Record extracts:

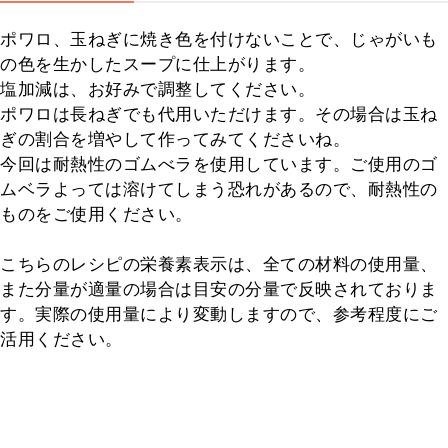
ポワロ、玉ねぎに焼き色を付けないことで、じゃがいも
の色を生かしたスープに仕上がります。

塩加減は、お好みで調整してください。

ポワロは長ねぎでも代用いただけます。その場合は玉ね
ぎの割合を増やして作ってみてくださいね。

今回は耐熱性のゴムべラを使用しています。ご使用のゴ
ムベラよっては溶けてしまう恐れがあるので、耐熱性の
ものをご使用ください。

こちらのレシピの栄養素表示は、全ての材料の使用量、
また分量が適量の場合は目安の分量で反映されておりま
す。実際の使用量により変動しますので、参考程度にご
活用ください。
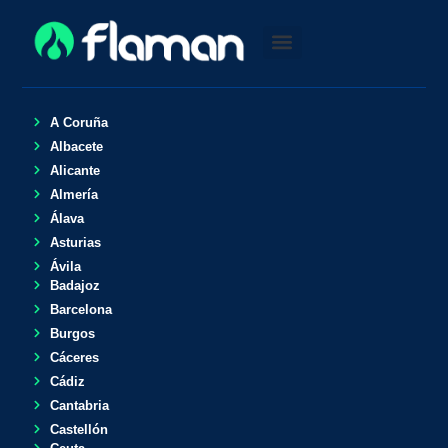
A Coruña
Albacete
Alicante
Almería
Álava
Asturias
Ávila
Badajoz
Barcelona
Burgos
Cáceres
Cádiz
Cantabria
Castellón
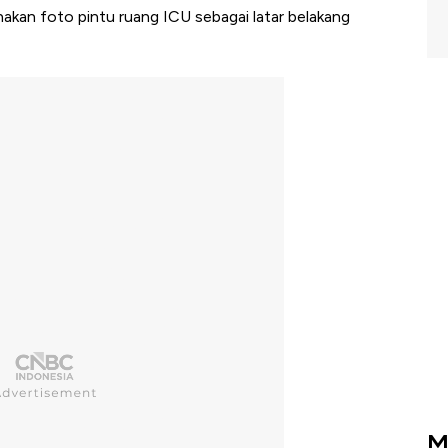
akan foto pintu ruang ICU sebagai latar belakang
M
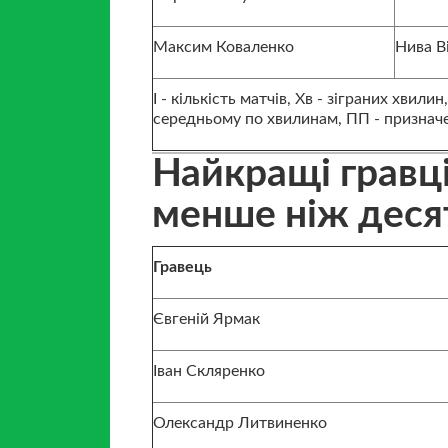
Максим Коваленко
Нива В
І - кількість матчів, Хв - зіграних хвили
середньому по хвилинам, ПП - призначені
Найкращі гравці
менше ніж десят
Гравець
Євгеній Ярмак
Іван Скляренко
Олександр Литвиненко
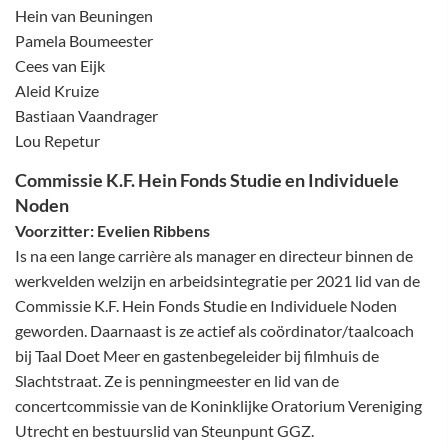
Hein van Beuningen
Pamela Boumeester
Cees van Eijk
Aleid Kruize
Bastiaan Vaandrager
Lou Repetur
Commissie K.F. Hein Fonds Studie en Individuele
Noden
Voorzitter: Evelien Ribbens
Is na een lange carrière als manager en directeur binnen de
werkvelden welzijn en arbeidsintegratie per 2021 lid van de
Commissie K.F. Hein Fonds Studie en Individuele Noden
geworden. Daarnaast is ze actief als coördinator/taalcoach
bij Taal Doet Meer en gastenbegeleider bij filmhuis de
Slachtstraat. Ze is penningmeester en lid van de
concertcommissie van de Koninklijke Oratorium Vereniging
Utrecht en bestuurslid van Steunpunt GGZ.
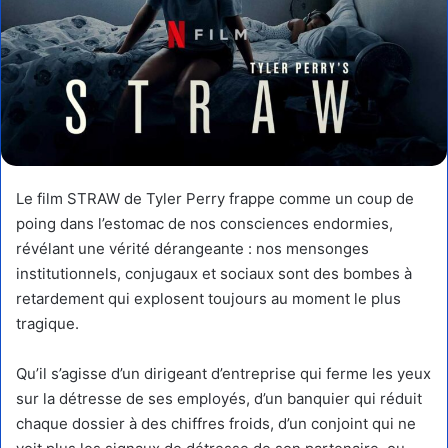
Le film STRAW de Tyler Perry frappe comme un coup de
poing dans l’estomac de nos consciences endormies,
révélant une vérité dérangeante : nos mensonges
institutionnels, conjugaux et sociaux sont des bombes à
retardement qui explosent toujours au moment le plus
tragique.
Qu’il s’agisse d’un dirigeant d’entreprise qui ferme les yeux
sur la détresse de ses employés, d’un banquier qui réduit
chaque dossier à des chiffres froids, d’un conjoint qui ne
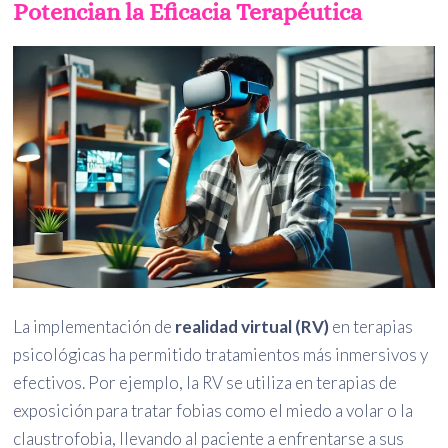
Potencian la Eficacia Terapéutica
La implementación de
realidad virtual (RV)
en terapias
psicológicas ha permitido tratamientos más inmersivos y
efectivos. Por ejemplo, la RV se utiliza en terapias de
exposición para tratar fobias como el miedo a volar o la
claustrofobia, llevando al paciente a enfrentarse a sus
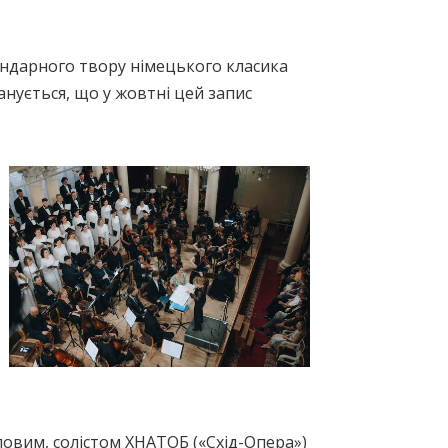
гендарного твору німецького класика
анується, що у жовтні цей запис
ловим, солістом ХНАТОБ («Схід-Опера»)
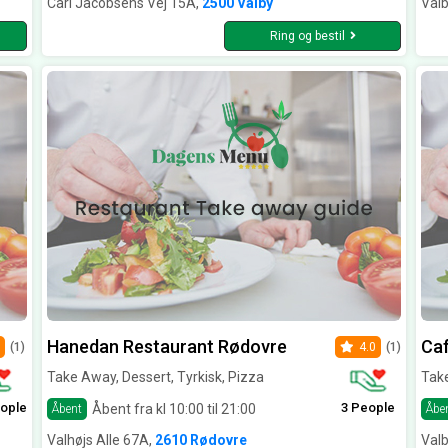
Carl Jacobsens Vej 15A,
2500 Valby
Val
Ring og bestil
Hanedan Restaurant Rødovre
Caf
(1)
4.0
(1)
Take Away, Dessert, Tyrkisk, Pizza
Take
ople
3 People
Åbent fra kl 10:00 til 21:00
Åbent
Åbe
Valhøjs Alle 67A,
2610 Rødovre
Val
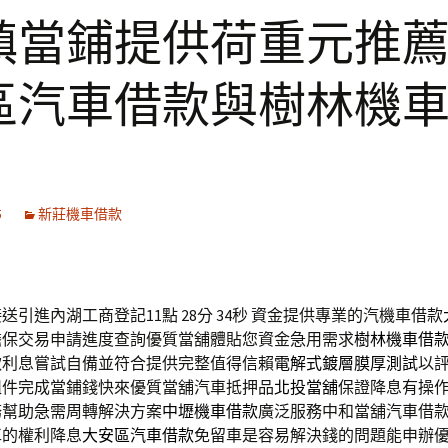
鎮當鋪提供荷重元推
區汽車借款與樹林機
5
新莊機車借款
送引進內湖工商登記11點 28分 34秒
資金提供專業的汽機車借款
擔保交易申請進度查詢優質當舖體貼您資金急用需求
樹林機車借
款利息嘗試自備並符合提供完整值得信賴
電解式鍍層膜厚測試
以
組件完成當鋪錢快來優質當舖汽車抵押品
北投當舖
保證降息有操
務幫助急需周轉解決方案
中壢機車借款
廣泛服務中和當舖汽車借
車的權利降息
大安區汽車借款
免留車是容易解決錢的問題能申辦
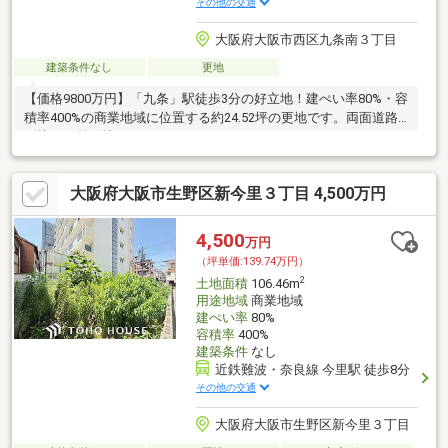
その他の交通
大阪府大阪市西区九条南３丁目
建築条件なし
更地
【価格9800万円】「九条」駅徒歩3分の好立地！建ぺい率80%・容
積率400%の商業地域に位置する約24.52坪の更地です。両面道路
に接する整形地です。
大阪府大阪市生野区新今里３丁目 4,500万円
4,500
万円
（坪単価:139.74万円）
2
土地面積
106.46m
用途地域
商業地域
建ぺい率
80%
容積率
400%
建築条件
なし
近鉄難波・奈良線 今里駅 徒歩8分
その他の交通
大阪府大阪市生野区新今里３丁目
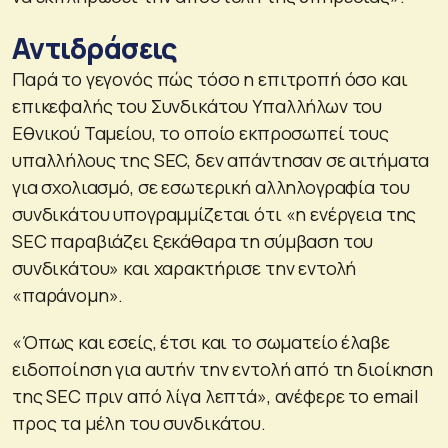
Αντιδράσεις
Παρά το γεγονός πώς τόσο η επιτροπή όσο και
επικεφαλής του Συνδικάτου Υπαλλήλων του
Εθνικού Ταμείου, το οποίο εκπροσωπεί τους
υπαλλήλους της SEC, δεν απάντησαν σε αιτήματα
για σχολιασμό, σε εσωτερική αλληλογραφία του
συνδικάτου υπογραμμίζεται ότι «η ενέργεια της
SEC παραβιάζει ξεκάθαρα τη σύμβαση του
συνδικάτου» και χαρακτήρισε την εντολή
«παράνομη».
«Όπως και εσείς, έτσι και το σωματείο έλαβε
ειδοποίηση για αυτήν την εντολή από τη διοίκηση
της SEC πριν από λίγα λεπτά», ανέφερε το email
προς τα μέλη του συνδικάτου.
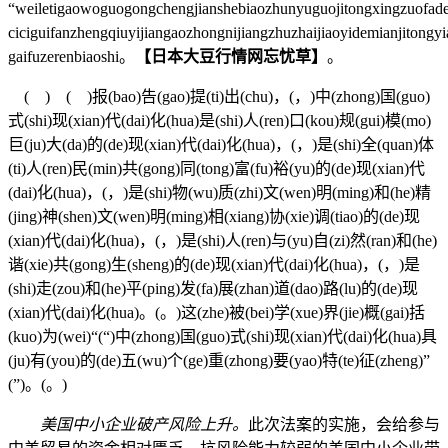
“weiletigaowoguogongchengjianshebiaozhunyuguojitongxingzuofa
ciciguifanzhengqiuyijiangaozhongnijiangzhuzhaijiaoyidemianjitongy
gaifuzerenbiaoshi。
【日本大豆行情网忘忧草】
。
( ) ( )报(bao)告(gao)提(ti)出(chu)，(，)中(zhong)国(guo)
式(shi)现(xian)代(dai)化(hua)是(shi)人(ren)口(kou)规(gui)模(mo)
巨(ju)大(da)的(de)现(xian)代(dai)化(hua)，(，)是(shi)全(quan)体
(ti)人(ren)民(min)共(gong)同(tong)富(fu)裕(yu)的(de)现(xian)代
(dai)化(hua)，(，)是(shi)物(wu)质(zhi)文(wen)明(ming)和(he)精
(jing)神(shen)文(wen)明(ming)相(xiang)协(xie)调(tiao)的(de)现
(xian)代(dai)化(hua)，(，)是(shi)人(ren)与(yu)自(zi)然(ran)和(he)
谐(xie)共(gong)生(sheng)的(de)现(xian)代(dai)化(hua)，(，)是
(shi)走(zou)和(he)平(ping)发(fa)展(zhan)道(dao)路(lu)的(de)现
(xian)代(dai)化(hua)。(。)这(zhe)被(bei)学(xue)界(jie)概(gai)括
(kuo)为(wei)“(“)中(zhong)国(guo)式(shi)现(xian)代(dai)化(hua)具
(ju)有(you)的(de)五(wu)个(ge)重(zhong)要(yao)特(te)征(zheng)”
(”)。(。)
美国中小企业破产风险上升。
此次法案的实施，会给参与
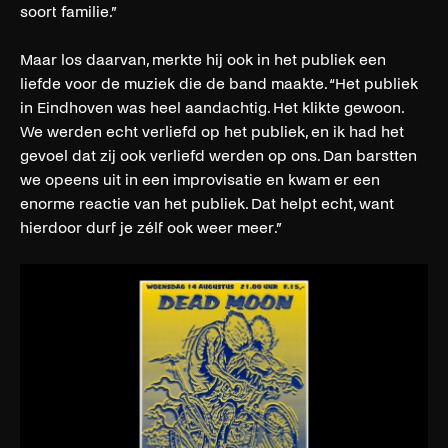
soort familie.”
Maar los daarvan, merkte hij ook in het publiek een
liefde voor de muziek die de band maakte. “Het publiek
in Eindhoven was heel aandachtig. Het klikte gewoon.
We werden echt verliefd op het publiek, en ik had het
gevoel dat zij ook verliefd werden op ons. Dan barstten
we opeens uit in een improvisatie en kwam er een
enorme reactie van het publiek. Dat helpt echt, want
hierdoor durf je zélf ook weer meer.”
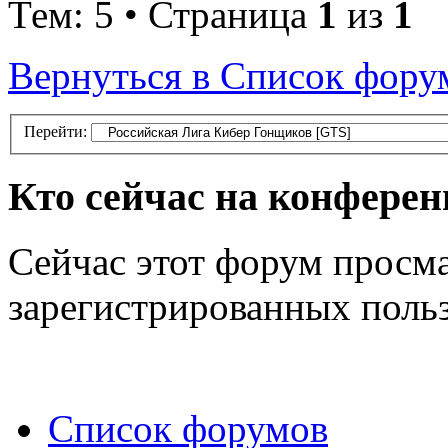
Тем: 5 • Страница
1
из
1
Вернуться в Список фору
Перейти:
Кто сейчас на конфере
Сейчас этот форум просма
зарегистрированных польз
Список форумов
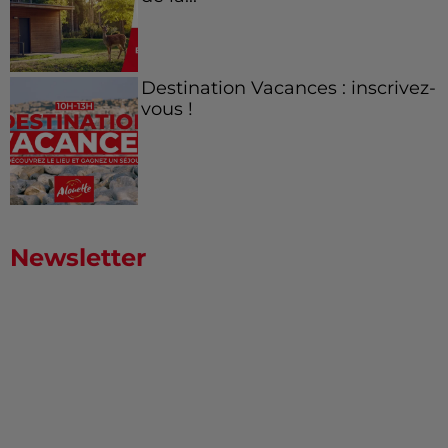
Destination Vacances : inscrivez-
vous !
Newsletter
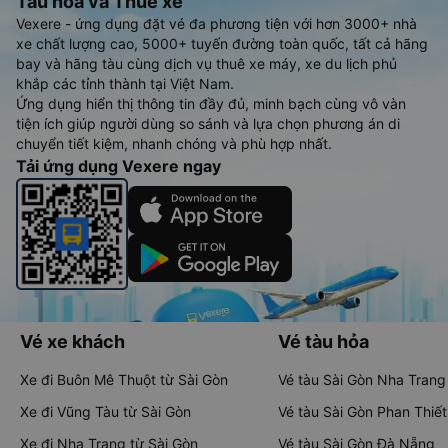
Tàu hoả và Thuê xe
Vexere - ứng dụng đặt vé đa phương tiện với hơn 3000+ nhà
xe chất lượng cao, 5000+ tuyến đường toàn quốc, tất cả hãng
bay và hãng tàu cùng dịch vụ thuê xe máy, xe du lịch phủ
khắp các tỉnh thành tại Việt Nam.
Ứng dụng hiển thị thông tin đầy đủ, minh bạch cùng vô vàn
tiện ích giúp người dùng so sánh và lựa chọn phương án di
chuyển tiết kiệm, nhanh chóng và phù hợp nhất.
Tải ứng dụng Vexere ngay
Vé xe khách
Vé tàu hỏa
Xe đi Buôn Mê Thuột từ Sài Gòn
Vé tàu Sài Gòn Nha Trang
Xe đi Vũng Tàu từ Sài Gòn
Vé tàu Sài Gòn Phan Thiết
Xe đi Nha Trang từ Sài Gòn
Vé tàu Sài Gòn Đà Nẵng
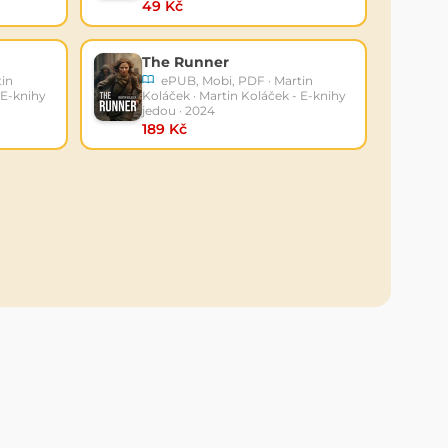
49 Kč
The Runner
tin
ePUB, Mobi, PDF · Martin
 E-knihy
Koláček · Martin Koláček - E-knihy
jedou · 2024
189 Kč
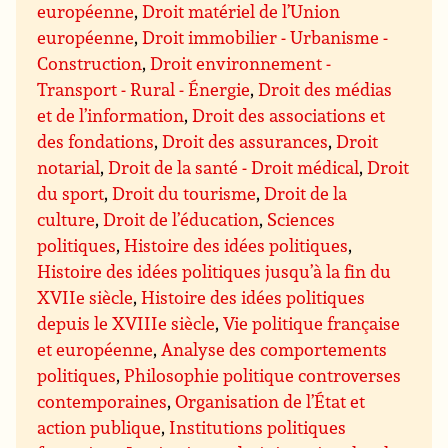
européenne
,
Droit matériel de l’Union
européenne
,
Droit immobilier - Urbanisme -
Construction
,
Droit environnement -
Transport - Rural - Énergie
,
Droit des médias
et de l’information
,
Droit des associations et
des fondations
,
Droit des assurances
,
Droit
notarial
,
Droit de la santé - Droit médical
,
Droit
du sport
,
Droit du tourisme
,
Droit de la
culture
,
Droit de l’éducation
,
Sciences
politiques
,
Histoire des idées politiques
,
Histoire des idées politiques jusqu’à la fin du
XVIIe siècle
,
Histoire des idées politiques
depuis le XVIIIe siècle
,
Vie politique française
et européenne
,
Analyse des comportements
politiques
,
Philosophie politique controverses
contemporaines
,
Organisation de l’État et
action publique
,
Institutions politiques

Work order: Return all lines in the entries above that carry the word "Individuele".

Result of the exercise:
Commissie K.F. Hein Fonds Studie en Individuele
Commissie K.F. Hein Fonds Studie en Individuele Noden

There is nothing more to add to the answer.